A note: for example, for those interested, one of the possible ways of calculating both series from UPDATE III and UPDATE IV is based on building a system of relations with the two series by exploiting $\displaystyle \int_0^1 x^{n-1} \log^2(1-x)\textrm{d}x=\frac{H_n^2+H_n^{(2)}}{n}$ and $\displaystyle \sum_{n=1}^{\infty} x^n(H_n^2-H_n^{(2)})=\frac{\log^2(1-x)}{1-x}$. Apart from this, the series from UPDATE III allows at least a (very) elegant approach by using different means.
Using the first series we may obtain (based on the series representation of $\log(1-x)\log(1+x)$ and the integral $\int_0^1 x^{n-1}\operatorname{Li}_2(x)\textrm{d}x$) a way for proving that $$\int_0^1 \frac{\operatorname{Li}_2(x) \log (1+x) \log (1-x)}{x} \textrm{d}x=\frac{29 }{64}\zeta (5)-\frac{5 }{8}\zeta (2) \zeta (3).$$
Then, based on the solution below and using the alternating harmonic series in the book, (Almost) Impossible Integrals, Sums, and Series, we have
$$\int_0^1 \frac{\operatorname{Li}_2(-x) \log (1+x) \log (1-x)}{x} \textrm{d}x$$ $$=\frac{5 }{16}\zeta (2) \zeta (3)+\frac{123 }{32}\zeta (5)+\frac{2}{3} \log ^3(2)\zeta (2)-\frac{7}{4} \log ^2(2)\zeta (3)-\frac{2}{15}\log ^5(2)\\-4 \log (2)\operatorname{Li}_4\left(\frac{1}{2}\right)-4 \operatorname{Li}_5\left(\frac{1}{2}\right).$$ And if we add up the two previous integrals, we get $$\int_0^1 \frac{\operatorname{Li}_2(x^2) \log (1+x) \log (1-x)}{x} \textrm{d}x$$ $$=\frac{275}{32}\zeta (5)-\frac{5 }{8}\zeta (2) \zeta (3)+\frac{4}{3} \log ^3(2)\zeta (2)-\frac{7}{2} \log ^2(2)\zeta (3)-\frac{4}{15}\log ^5(2)\\-8 \log (2)\operatorname{Li}_4\left(\frac{1}{2}\right)-8 \operatorname{Li}_5\left(\frac{1}{2}\right).$$ Update (integrals): Another curious integral arising during the calculations $$\int_0^1 \frac{x \log (x) \log(1-x^2) \operatorname{Li}_2(x)}{1-x^2} \textrm{d}x=\frac{41 }{32}\zeta (2) \zeta (3)-\frac{269 }{128}\zeta (5).$$
QUESTION: Have these series ever been known in literature? I'm not interested in solutions but only if the series appear anywhere in the literature.

********************

QUESTIONS ON THE MATERIAL »
1. Name every update label that the passage on harmonic series and polylogarithmic integrals mentions.
2. Copy from the passage on harmonic series and polylogarithmic integrals everything from "A note: for" down to "using different means.".

Extracted page text data:
********************

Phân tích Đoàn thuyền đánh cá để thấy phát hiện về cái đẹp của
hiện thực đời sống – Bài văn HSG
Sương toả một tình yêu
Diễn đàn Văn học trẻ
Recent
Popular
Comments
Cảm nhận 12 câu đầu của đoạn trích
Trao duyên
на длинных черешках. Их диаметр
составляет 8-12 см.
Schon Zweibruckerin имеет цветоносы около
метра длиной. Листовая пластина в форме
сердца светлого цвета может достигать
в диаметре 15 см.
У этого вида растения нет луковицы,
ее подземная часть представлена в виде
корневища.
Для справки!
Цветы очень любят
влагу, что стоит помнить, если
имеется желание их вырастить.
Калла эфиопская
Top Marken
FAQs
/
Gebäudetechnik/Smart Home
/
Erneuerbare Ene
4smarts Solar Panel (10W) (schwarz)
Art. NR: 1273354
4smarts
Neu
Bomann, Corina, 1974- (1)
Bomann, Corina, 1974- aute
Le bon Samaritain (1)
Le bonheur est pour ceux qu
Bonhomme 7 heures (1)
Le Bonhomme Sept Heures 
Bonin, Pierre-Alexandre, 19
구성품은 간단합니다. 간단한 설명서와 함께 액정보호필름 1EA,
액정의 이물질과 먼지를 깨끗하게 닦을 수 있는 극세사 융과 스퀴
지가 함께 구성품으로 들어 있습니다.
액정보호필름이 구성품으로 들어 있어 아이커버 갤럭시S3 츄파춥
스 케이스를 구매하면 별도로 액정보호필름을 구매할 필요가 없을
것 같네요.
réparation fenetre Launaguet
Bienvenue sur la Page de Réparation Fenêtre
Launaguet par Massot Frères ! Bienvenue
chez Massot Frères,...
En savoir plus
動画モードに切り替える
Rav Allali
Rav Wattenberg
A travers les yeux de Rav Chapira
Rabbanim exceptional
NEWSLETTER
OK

********************

TASK SOLUTIONS »
1. UPDATE III, UPDATE IV, Update (integrals)

2.
A note: for example, for those interested, one of the possible ways of calculating both series from UPDATE III and UPDATE IV is based on building a system of relations with the two series by exploiting $\displaystyle \int_0^1 x^{n-1} \log^2(1-x)\textrm{d}x=\frac{H_n^2+H_n^{(2)}}{n}$ and $\displaystyle \sum_{n=1}^{\infty} x^n(H_n^2-H_n^{(2)})=\frac{\log^2(1-x)}{1-x}$. Apart from this, the series from UPDATE III allows at least a (very) elegant approach by using different means.